We are in a moment where education is being politicized rather than prioritized. Curriculum is being contested not to sharpen understanding, but to dull it. Funding is being withheld, not due to scarcity, but due to strategy. As of July 10, 2025, the Department of Education is sitting on nearly $7 billion in after-school programming, money that could be helping students, but instead is caught in the inertia of leadership that forgets its fundamental purpose: to serve children. Not ideology. Not talking points. But children.

Let me be clear: states, not the federal government, have always been in charge of education. Yet this administration is weaponizing that fact to deflect from its own abdication of responsibility. The Department of Education should be ensuring that states are providing the best resources possible and that they are following the law. Period.

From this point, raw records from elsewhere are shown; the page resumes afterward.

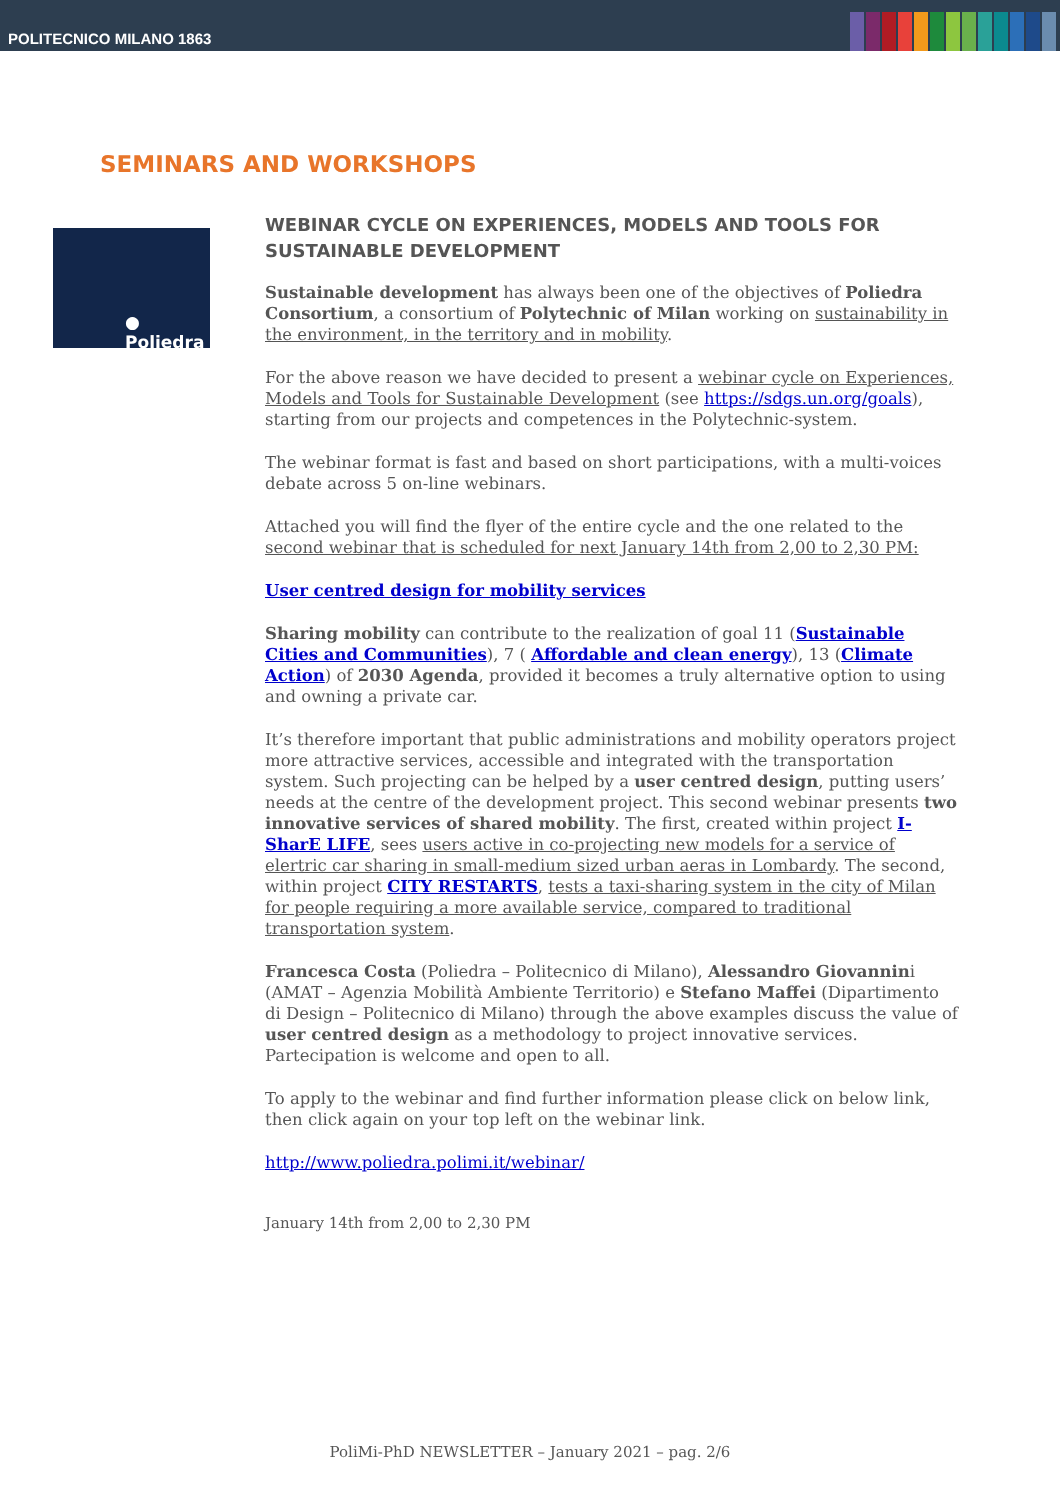POLITECNICO MILANO 1863
SEMINARS AND WORKSHOPS
● Poliedra
WEBINAR CYCLE ON EXPERIENCES, MODELS AND TOOLS FOR SUSTAINABLE DEVELOPMENT
Sustainable development has always been one of the objectives of Poliedra Consortium, a consortium of Polytechnic of Milan working on sustainability in the environment, in the territory and in mobility.
For the above reason we have decided to present a webinar cycle on Experiences, Models and Tools for Sustainable Development (see https://sdgs.un.org/goals), starting from our projects and competences in the Polytechnic-system.
The webinar format is fast and based on short participations, with a multi-voices debate across 5 on-line webinars.
Attached you will find the flyer of the entire cycle and the one related to the second webinar that is scheduled for next January 14th from 2,00 to 2,30 PM:
User centred design for mobility services
Sharing mobility can contribute to the realization of goal 11 (Sustainable Cities and Communities), 7 ( Affordable and clean energy), 13 (Climate Action) of 2030 Agenda, provided it becomes a truly alternative option to using and owning a private car.
It’s therefore important that public administrations and mobility operators project more attractive services, accessible and integrated with the transportation system. Such projecting can be helped by a user centred design, putting users’ needs at the centre of the development project. This second webinar presents two innovative services of shared mobility. The first, created within project I-SharE LIFE, sees users active in co-projecting new models for a service of elertric car sharing in small-medium sized urban aeras in Lombardy. The second, within project CITY RESTARTS, tests a taxi-sharing system in the city of Milan for people requiring a more available service, compared to traditional transportation system.
Francesca Costa (Poliedra – Politecnico di Milano), Alessandro Giovannini (AMAT – Agenzia Mobilità Ambiente Territorio) e Stefano Maffei (Dipartimento di Design – Politecnico di Milano) through the above examples discuss the value of user centred design as a methodology to project innovative services. Partecipation is welcome and open to all.
To apply to the webinar and find further information please click on below link, then click again on your top left on the webinar link.
http://www.poliedra.polimi.it/webinar/
January 14th from 2,00 to 2,30 PM
PoliMi-PhD NEWSLETTER – January 2021 – pag. 2/6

And while that crisis brews at the federal level, others have taken aim at the heart of the classroom. Organizations like Moms for Liberty claim to stand for freedom while working to suppress the teaching of African American history, dismantle DEI initiatives, and ban books that confront the realities of race and power in this country. Their name is not only misleading—it is a distortion of everything liberty truly represents. Their platform does not liberate. It controls. It does not protect children. It restricts them from knowing the full truth. Worse, their rhetoric is drawn directly from a playbook of division, echoing figures like Charlie Kirk and others who monetize outrage, stoke cultural panic, and weaponize patriotism into a tool of exclusion.

PragerU operates in that same ecosystem. It produces slick, manipulative videos that masquerade as historical education while downplaying slavery, colonialism, and American injustice. This is not education. It is indoctrination. It is not teaching. It is training children to ignore the truth and fear complexity. PragerU is a manipulative & hypocritical “history” brand that poisons the story of America and profits from our national confusion. Like the United Daughters of the Confederacy once did, they are rewriting the record for their own gain.

If this feels familiar, it should. There is a long history of manipulating education to serve political ends. After the Civil War, the United Daughters of the Confederacy reshaped textbooks across the South, embedding the Lost Cause narrative and ensuring generations grew up believing myths about “states’ rights” while erasing the centrality of slavery. Today, we are watching the same playbook being dusted off and reused, only now it is being livestreamed, monetized, and algorithmically reinforced.

When we miseducate our people, we do not just fail to tell the truth. We build a society unable to function in it. A society where people debate whether the Civil War was about slavery. A society where citizens lack the historical literacy to understand their government, their rights, or the roots of injustice. We must break this cycle, not with silence, but with clarity.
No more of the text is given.